■ Task requirements
Exact copy, pictures excluded: please retype every record below.

■ Exercise inputs
....

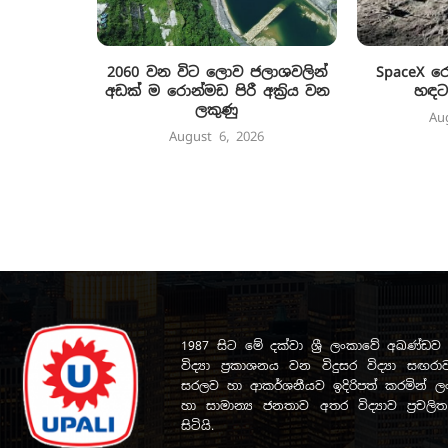
2060 වන විට ලොව ජලාශවලින්
SpaceX 
අඩක් ම රොන්මඩ පිරී අක්‍රිය වන
හඳට
ලකුණු
Au
August 6, 2026
1987 සිට මේ දක්වා ශ්‍රී ලංකාවේ අඛණ්
විද්‍යා ප්‍රකාශනය වන විදුසර විද්‍යා සඟරාව
සරලව හා ආකර්ශනීයව ඉදිරිපත් කරමින් ලංක
හා සාමාන්‍ය ජනතාව අතර විද්‍යාව ප්‍රචල
සිටියි.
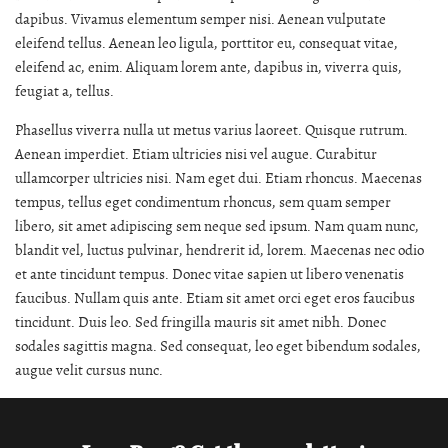
dapibus. Vivamus elementum semper nisi. Aenean vulputate
eleifend tellus. Aenean leo ligula, porttitor eu, consequat vitae,
eleifend ac, enim. Aliquam lorem ante, dapibus in, viverra quis,
feugiat a, tellus.
Phasellus viverra nulla ut metus varius laoreet. Quisque rutrum.
Aenean imperdiet. Etiam ultricies nisi vel augue. Curabitur
ullamcorper ultricies nisi. Nam eget dui. Etiam rhoncus. Maecenas
tempus, tellus eget condimentum rhoncus, sem quam semper
libero, sit amet adipiscing sem neque sed ipsum. Nam quam nunc,
blandit vel, luctus pulvinar, hendrerit id, lorem. Maecenas nec odio
et ante tincidunt tempus. Donec vitae sapien ut libero venenatis
faucibus. Nullam quis ante. Etiam sit amet orci eget eros faucibus
tincidunt. Duis leo. Sed fringilla mauris sit amet nibh. Donec
sodales sagittis magna. Sed consequat, leo eget bibendum sodales,
augue velit cursus nunc.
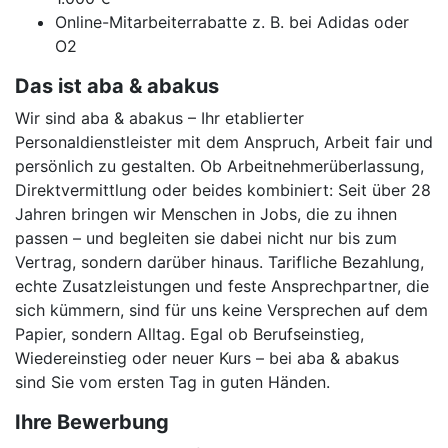
Online-Mitarbeiterrabatte z. B. bei Adidas oder
O2
Das ist aba & abakus
Wir sind aba & abakus – Ihr etablierter
Personaldienstleister mit dem Anspruch, Arbeit fair und
persönlich zu gestalten. Ob Arbeitnehmerüberlassung,
Direktvermittlung oder beides kombiniert: Seit über 28
Jahren bringen wir Menschen in Jobs, die zu ihnen
passen – und begleiten sie dabei nicht nur bis zum
Vertrag, sondern darüber hinaus. Tarifliche Bezahlung,
echte Zusatzleistungen und feste Ansprechpartner, die
sich kümmern, sind für uns keine Versprechen auf dem
Papier, sondern Alltag. Egal ob Berufseinstieg,
Wiedereinstieg oder neuer Kurs – bei aba & abakus
sind Sie vom ersten Tag in guten Händen.
Ihre Bewerbung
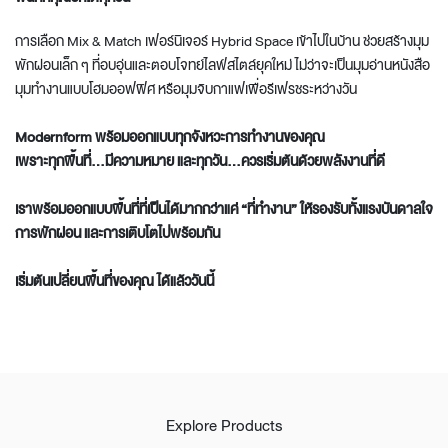
การเลือก Mix & Match เฟอร์นิเจอร์ Hybrid Space เข้าไปในบ้าน ช่วยสร้างมุม
พักผ่อนเล็ก ๆ ที่อบอุ่นและตอบโจทย์ไลฟ์สไตล์ยุคใหม่ ไม่ว่าจะเป็นมุมอ่านหนังสือ
มุมทำงานแบบโฮมออฟฟิศ หรือมุมจิบกาแฟเพื่อรีเฟรชระหว่างวัน
Modernform พร้อมออกแบบทุกจังหวะการทำงานของคุณ
เพราะทุกพื้นที่...มีความหมาย และทุกวัน...ควรเริ่มต้นด้วยพลังงานที่ดี
เราพร้อมออกแบบพื้นที่ที่เป็นได้มากกว่าแค่ “ที่ทำงาน” ให้รองรับทั้งแรงบันดาลใจ
การพักผ่อน และการเติบโตไปพร้อมกัน
เริ่มต้นเปลี่ยนพื้นที่ของคุณ ได้แล้ววันนี้
Explore Products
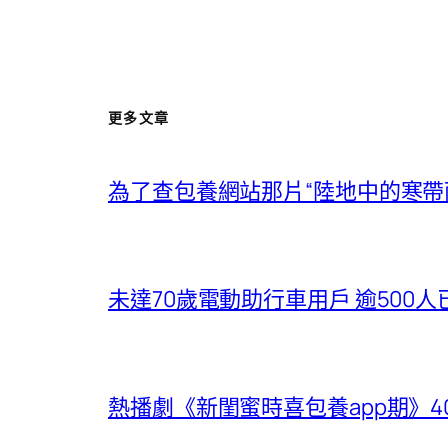
更多文章
為了查包養網站那片“陸地中的寒帶
未達70歲電動助行車用戶 逾50
熱播劇《新閨蜜時喜包養app期》4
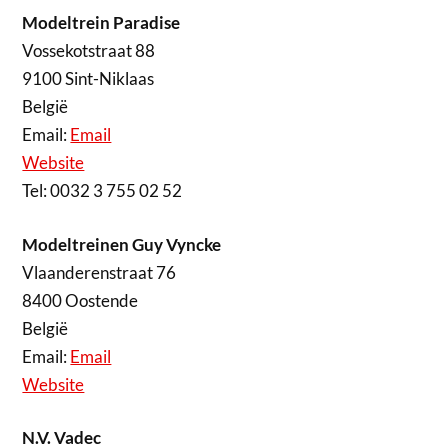
Modeltrein Paradise
Vossekotstraat 88
9100 Sint-Niklaas
België
Email:
Email
Website
Tel: 0032 3 755 02 52
Modeltreinen Guy Vyncke
Vlaanderenstraat 76
8400 Oostende
België
Email:
Email
Website
N.V. Vadec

....

■ Exercise output
2060 වන විට ලොව ජලාශවලින්
SpaceX 
අඩක් ම රොන්මඩ පිරී අක්‍රිය වන
හඳට
ලකුණු
Au
August 6, 2026
1987 සිට මේ දක්වා ශ්‍රී ලංකාවේ අඛණ්
විද්‍යා ප්‍රකාශනය වන විදුසර විද්‍යා සඟරාව
සරලව හා ආකර්ශනීයව ඉදිරිපත් කරමින් ලංක
හා සාමාන්‍ය ජනතාව අතර විද්‍යාව ප්‍රචල
සිටියි.
dapibus. Vivamus elementum semper nisi. Aenean vulputate
eleifend tellus. Aenean leo ligula, porttitor eu, consequat vitae,
eleifend ac, enim. Aliquam lorem ante, dapibus in, viverra quis,
feugiat a, tellus.
Phasellus viverra nulla ut metus varius laoreet. Quisque rutrum.
Aenean imperdiet. Etiam ultricies nisi vel augue. Curabitur
ullamcorper ultricies nisi. Nam eget dui. Etiam rhoncus. Maecenas
tempus, tellus eget condimentum rhoncus, sem quam semper
libero, sit amet adipiscing sem neque sed ipsum. Nam quam nunc,
blandit vel, luctus pulvinar, hendrerit id, lorem. Maecenas nec odio
et ante tincidunt tempus. Donec vitae sapien ut libero venenatis
faucibus. Nullam quis ante. Etiam sit amet orci eget eros faucibus
tincidunt. Duis leo. Sed fringilla mauris sit amet nibh. Donec
sodales sagittis magna. Sed consequat, leo eget bibendum sodales,
augue velit cursus nunc.
Online-Mitarbeiterrabatte z. B. bei Adidas oder
O2
Das ist aba & abakus
Wir sind aba & abakus – Ihr etablierter
Personaldienstleister mit dem Anspruch, Arbeit fair und
persönlich zu gestalten. Ob Arbeitnehmerüberlassung,
Direktvermittlung oder beides kombiniert: Seit über 28
Jahren bringen wir Menschen in Jobs, die zu ihnen
passen – und begleiten sie dabei nicht nur bis zum
Vertrag, sondern darüber hinaus. Tarifliche Bezahlung,
echte Zusatzleistungen und feste Ansprechpartner, die
sich kümmern, sind für uns keine Versprechen auf dem
Papier, sondern Alltag. Egal ob Berufseinstieg,
Wiedereinstieg oder neuer Kurs – bei aba & abakus
sind Sie vom ersten Tag in guten Händen.
Ihre Bewerbung
การเลือก Mix & Match เฟอร์นิเจอร์ Hybrid Space เข้าไปในบ้าน ช่วยสร้างมุม
พักผ่อนเล็ก ๆ ที่อบอุ่นและตอบโจทย์ไลฟ์สไตล์ยุคใหม่ ไม่ว่าจะเป็นมุมอ่านหนังสือ
มุมทำงานแบบโฮมออฟฟิศ หรือมุมจิบกาแฟเพื่อรีเฟรชระหว่างวัน
Modernform พร้อมออกแบบทุกจังหวะการทำงานของคุณ
เพราะทุกพื้นที่...มีความหมาย และทุกวัน...ควรเริ่มต้นด้วยพลังงานที่ดี
เราพร้อมออกแบบพื้นที่ที่เป็นได้มากกว่าแค่ “ที่ทำงาน” ให้รองรับทั้งแรงบันดาลใจ
การพักผ่อน และการเติบโตไปพร้อมกัน
เริ่มต้นเปลี่ยนพื้นที่ของคุณ ได้แล้ววันนี้
Explore Products
更多文章
為了查包養網站那片“陸地中的寒帶
未達70歲電動助行車用戶 逾50
熱播劇《新閨蜜時喜包養app期》4
Modeltrein Paradise
Vossekotstraat 88
9100 Sint-Niklaas
België
Email:
Email
Website
Tel: 0032 3 755 02 52
Modeltreinen Guy Vyncke
Vlaanderenstraat 76
8400 Oostende
België
Email:
Email
Website
N.V. Vadec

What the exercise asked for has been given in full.